= Constantine Tornikios =

Constantine Tornikios or Tornikes (Κωνσταντῖνος Τορνίκιος/Τορνίκης) was a general and one of the most senior officials during the reign of the Byzantine emperor Alexios III Angelos (r. 1195–1203).

==Life==
He was a descendant of the prominent Tornikios family, of Armenian or Georgian origin. His father, Demetrios Tornikios, maternal nephew of Theophylact of Ohrid, was a prominent official who rose to become logothetes tou dromou (postal logothete, in effect foreign minister), a post he continuously occupied from circa 1191 until his death, and sebastos of Isaac II Angelos.

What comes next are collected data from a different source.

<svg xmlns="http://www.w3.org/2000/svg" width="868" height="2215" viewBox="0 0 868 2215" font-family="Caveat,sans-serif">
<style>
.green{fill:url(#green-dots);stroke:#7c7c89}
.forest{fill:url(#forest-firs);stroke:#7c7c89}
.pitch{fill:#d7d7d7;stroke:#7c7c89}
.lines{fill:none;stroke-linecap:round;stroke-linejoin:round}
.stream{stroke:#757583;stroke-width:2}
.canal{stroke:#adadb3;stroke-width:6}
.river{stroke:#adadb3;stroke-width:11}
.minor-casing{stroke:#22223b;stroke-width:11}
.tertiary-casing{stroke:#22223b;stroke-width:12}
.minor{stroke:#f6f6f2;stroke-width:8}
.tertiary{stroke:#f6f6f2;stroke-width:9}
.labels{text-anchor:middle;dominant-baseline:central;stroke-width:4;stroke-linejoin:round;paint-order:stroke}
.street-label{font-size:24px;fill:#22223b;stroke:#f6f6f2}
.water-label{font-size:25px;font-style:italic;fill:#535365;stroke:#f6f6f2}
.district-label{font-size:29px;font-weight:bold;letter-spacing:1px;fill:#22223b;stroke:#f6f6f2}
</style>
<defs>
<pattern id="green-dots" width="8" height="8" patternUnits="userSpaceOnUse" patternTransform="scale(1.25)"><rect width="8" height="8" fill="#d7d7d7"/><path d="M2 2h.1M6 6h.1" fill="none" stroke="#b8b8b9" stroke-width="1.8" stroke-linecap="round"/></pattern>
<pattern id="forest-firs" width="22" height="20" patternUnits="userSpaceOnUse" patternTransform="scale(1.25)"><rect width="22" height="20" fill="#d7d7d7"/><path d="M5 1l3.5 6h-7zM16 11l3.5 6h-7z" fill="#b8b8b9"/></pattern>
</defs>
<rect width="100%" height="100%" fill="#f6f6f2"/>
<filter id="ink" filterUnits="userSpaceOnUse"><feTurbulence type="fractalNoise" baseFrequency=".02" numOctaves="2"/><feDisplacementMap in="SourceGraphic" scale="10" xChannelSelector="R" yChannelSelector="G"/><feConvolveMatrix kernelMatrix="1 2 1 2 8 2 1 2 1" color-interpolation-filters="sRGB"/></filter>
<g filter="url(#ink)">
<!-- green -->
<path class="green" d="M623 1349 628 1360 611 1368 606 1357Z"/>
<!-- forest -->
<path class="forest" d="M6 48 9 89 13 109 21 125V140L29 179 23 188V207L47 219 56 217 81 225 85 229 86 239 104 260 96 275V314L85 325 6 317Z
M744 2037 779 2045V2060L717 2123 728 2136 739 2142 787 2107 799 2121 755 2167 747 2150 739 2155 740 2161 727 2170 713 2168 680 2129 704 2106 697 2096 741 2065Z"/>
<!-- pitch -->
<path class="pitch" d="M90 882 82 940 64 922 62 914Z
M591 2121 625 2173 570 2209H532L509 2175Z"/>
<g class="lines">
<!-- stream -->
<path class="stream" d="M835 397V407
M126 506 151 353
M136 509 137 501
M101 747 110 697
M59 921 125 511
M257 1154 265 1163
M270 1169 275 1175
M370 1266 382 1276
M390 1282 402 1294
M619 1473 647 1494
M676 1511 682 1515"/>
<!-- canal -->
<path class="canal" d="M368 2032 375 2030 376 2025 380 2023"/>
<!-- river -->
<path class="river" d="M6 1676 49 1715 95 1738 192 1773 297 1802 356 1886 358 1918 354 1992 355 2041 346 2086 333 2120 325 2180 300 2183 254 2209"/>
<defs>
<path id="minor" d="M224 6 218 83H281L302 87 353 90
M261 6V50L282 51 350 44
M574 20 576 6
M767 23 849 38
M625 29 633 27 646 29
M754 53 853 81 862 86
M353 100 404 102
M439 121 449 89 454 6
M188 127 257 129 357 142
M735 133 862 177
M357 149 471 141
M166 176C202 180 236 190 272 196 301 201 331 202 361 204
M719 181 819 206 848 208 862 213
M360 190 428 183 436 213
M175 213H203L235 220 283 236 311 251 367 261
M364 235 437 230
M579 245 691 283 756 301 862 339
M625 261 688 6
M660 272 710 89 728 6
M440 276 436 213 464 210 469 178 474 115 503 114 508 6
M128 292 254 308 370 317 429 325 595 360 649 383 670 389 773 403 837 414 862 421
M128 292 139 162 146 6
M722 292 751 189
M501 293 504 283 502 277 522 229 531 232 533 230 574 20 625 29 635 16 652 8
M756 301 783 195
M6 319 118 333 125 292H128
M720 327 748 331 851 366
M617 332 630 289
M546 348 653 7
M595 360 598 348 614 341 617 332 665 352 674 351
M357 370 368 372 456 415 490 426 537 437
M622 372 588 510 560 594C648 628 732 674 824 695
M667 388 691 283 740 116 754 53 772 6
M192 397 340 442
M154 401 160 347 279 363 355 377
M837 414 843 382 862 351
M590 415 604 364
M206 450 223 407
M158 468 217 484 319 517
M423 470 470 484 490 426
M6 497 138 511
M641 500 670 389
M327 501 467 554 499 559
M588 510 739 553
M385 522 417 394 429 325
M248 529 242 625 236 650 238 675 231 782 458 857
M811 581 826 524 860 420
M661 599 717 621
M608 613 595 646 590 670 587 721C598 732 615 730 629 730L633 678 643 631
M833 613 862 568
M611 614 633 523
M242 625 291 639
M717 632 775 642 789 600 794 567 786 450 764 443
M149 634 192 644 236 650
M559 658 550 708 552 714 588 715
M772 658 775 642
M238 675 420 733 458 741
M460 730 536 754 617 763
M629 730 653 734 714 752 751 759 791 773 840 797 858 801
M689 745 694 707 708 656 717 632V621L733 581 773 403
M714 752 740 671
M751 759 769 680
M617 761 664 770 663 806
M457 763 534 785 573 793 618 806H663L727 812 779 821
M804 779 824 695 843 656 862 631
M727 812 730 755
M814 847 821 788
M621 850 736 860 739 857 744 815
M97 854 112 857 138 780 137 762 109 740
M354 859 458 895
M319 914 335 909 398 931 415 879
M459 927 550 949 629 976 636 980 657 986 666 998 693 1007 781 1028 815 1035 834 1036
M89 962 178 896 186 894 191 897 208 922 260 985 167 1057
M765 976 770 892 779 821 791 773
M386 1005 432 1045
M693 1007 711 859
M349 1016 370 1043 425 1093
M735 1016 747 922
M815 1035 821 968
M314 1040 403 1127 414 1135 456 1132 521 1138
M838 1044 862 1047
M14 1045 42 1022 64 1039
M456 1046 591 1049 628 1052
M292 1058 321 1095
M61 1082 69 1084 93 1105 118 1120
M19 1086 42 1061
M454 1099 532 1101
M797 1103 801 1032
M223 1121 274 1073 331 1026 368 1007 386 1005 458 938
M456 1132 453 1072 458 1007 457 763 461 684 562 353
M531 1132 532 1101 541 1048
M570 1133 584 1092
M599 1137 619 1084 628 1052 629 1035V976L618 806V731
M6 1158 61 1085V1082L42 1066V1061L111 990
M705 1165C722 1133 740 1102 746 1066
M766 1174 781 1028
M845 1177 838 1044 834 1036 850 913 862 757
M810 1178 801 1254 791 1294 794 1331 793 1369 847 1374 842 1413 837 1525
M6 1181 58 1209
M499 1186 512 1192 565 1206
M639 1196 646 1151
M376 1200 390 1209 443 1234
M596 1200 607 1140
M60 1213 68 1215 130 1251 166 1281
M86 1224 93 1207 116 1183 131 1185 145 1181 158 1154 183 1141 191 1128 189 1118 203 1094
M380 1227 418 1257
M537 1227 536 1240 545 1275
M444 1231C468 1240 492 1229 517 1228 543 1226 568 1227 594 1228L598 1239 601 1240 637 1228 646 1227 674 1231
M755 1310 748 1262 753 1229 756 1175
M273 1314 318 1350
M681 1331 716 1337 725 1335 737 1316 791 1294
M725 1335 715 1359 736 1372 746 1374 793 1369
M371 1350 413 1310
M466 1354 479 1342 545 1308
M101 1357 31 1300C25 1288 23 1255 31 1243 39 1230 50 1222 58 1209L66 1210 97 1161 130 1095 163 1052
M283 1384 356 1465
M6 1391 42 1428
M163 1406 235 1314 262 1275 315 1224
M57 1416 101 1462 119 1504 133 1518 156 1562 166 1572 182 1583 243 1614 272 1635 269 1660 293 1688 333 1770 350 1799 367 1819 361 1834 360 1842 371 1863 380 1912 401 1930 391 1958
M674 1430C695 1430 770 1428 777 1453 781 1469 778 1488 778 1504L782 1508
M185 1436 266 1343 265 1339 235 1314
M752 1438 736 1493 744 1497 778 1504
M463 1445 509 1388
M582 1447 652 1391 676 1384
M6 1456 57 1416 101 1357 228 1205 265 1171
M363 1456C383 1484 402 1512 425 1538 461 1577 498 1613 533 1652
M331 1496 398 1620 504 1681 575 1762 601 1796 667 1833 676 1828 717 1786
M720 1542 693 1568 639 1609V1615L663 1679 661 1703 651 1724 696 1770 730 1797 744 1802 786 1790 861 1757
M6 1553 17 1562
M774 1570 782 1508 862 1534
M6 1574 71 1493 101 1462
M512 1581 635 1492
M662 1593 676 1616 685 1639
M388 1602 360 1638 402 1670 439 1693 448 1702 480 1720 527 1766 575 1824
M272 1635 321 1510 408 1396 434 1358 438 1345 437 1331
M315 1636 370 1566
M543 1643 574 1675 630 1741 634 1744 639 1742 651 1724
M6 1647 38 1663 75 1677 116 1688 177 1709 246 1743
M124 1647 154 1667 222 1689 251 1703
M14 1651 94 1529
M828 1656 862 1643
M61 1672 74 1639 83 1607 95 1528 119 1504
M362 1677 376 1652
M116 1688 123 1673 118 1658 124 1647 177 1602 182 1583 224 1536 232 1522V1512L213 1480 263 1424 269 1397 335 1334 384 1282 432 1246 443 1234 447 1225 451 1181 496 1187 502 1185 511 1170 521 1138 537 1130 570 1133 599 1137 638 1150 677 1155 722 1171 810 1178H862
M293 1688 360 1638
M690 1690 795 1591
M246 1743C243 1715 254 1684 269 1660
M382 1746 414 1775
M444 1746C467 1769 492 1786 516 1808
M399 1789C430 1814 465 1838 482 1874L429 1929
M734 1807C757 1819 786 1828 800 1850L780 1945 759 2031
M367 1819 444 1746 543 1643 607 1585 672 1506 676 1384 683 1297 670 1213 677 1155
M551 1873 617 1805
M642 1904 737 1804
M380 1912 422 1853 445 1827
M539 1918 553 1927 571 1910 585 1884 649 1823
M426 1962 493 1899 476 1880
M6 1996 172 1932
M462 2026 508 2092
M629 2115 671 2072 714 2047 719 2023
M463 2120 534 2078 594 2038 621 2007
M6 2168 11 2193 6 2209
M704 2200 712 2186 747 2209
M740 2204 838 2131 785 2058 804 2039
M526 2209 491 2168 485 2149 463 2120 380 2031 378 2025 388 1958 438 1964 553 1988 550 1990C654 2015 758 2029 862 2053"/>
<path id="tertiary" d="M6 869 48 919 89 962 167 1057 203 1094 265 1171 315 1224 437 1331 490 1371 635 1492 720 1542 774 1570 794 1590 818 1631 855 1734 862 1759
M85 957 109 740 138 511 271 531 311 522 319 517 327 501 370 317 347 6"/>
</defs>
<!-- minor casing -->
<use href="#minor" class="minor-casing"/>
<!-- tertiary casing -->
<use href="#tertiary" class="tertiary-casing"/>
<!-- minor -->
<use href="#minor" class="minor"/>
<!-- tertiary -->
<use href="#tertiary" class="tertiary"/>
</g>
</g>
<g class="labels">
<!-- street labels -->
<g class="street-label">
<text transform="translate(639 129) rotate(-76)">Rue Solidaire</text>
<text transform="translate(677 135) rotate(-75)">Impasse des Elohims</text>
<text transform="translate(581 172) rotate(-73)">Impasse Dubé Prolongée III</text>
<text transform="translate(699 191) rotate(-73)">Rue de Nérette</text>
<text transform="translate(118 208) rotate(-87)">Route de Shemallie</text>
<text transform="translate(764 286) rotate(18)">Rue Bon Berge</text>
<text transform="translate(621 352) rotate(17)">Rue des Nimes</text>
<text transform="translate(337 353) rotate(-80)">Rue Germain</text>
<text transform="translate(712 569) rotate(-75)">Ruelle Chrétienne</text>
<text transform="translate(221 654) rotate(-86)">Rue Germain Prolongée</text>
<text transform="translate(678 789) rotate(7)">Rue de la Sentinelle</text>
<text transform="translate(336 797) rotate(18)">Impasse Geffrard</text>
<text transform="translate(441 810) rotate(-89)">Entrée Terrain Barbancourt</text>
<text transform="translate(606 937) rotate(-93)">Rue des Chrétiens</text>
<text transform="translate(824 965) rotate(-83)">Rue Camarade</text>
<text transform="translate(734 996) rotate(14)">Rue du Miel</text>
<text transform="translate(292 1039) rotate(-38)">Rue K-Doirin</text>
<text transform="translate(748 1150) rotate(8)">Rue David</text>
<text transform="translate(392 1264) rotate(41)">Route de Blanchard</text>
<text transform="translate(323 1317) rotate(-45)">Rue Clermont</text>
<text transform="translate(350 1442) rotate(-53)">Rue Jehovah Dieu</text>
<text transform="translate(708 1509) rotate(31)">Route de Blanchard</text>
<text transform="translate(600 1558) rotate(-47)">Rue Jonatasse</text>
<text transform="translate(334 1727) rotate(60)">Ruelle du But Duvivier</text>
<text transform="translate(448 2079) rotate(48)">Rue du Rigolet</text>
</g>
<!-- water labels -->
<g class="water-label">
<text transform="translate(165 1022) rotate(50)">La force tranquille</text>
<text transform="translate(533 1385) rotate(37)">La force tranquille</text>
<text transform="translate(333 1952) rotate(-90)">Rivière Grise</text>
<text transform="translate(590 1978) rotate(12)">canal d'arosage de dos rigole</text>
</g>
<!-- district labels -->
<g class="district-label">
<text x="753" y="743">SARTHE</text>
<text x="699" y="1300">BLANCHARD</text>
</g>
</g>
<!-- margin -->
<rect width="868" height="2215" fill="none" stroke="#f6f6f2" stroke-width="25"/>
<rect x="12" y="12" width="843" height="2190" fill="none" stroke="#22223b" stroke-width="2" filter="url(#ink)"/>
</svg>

He was the elder brother of Euthymios Tornikios, his mother was an unknown Malakissa, sister of Euthymios Malakes, and he was likely brother of Irene (Herina or Eirene), the first wife of Isaac II.

Constantine is first mentioned as being involved in the riots that broke out in the imperial capital, Constantinople, in late 1198 or 1199. Originally, the mob protested against the crimes of the head of the capital's prison (the praetorium), John Lagos, but soon it turned into a full-scale rebellion against Alexios III, which had to be bloodily suppressed. At the time, Constantine was eparch (governor or prefect) of the capital. In 1200 or 1201, after his father's death, Constantine succeeded him as logothetes tou dromou for a couple of years, before being replaced by Niketas Choniates. He was also a sebastos.

Constantine's own son, also named Demetrios, became mesazon (chief minister) in the Empire of Nicaea, and his grandson Constantine was named to the high rank of sebastokrator.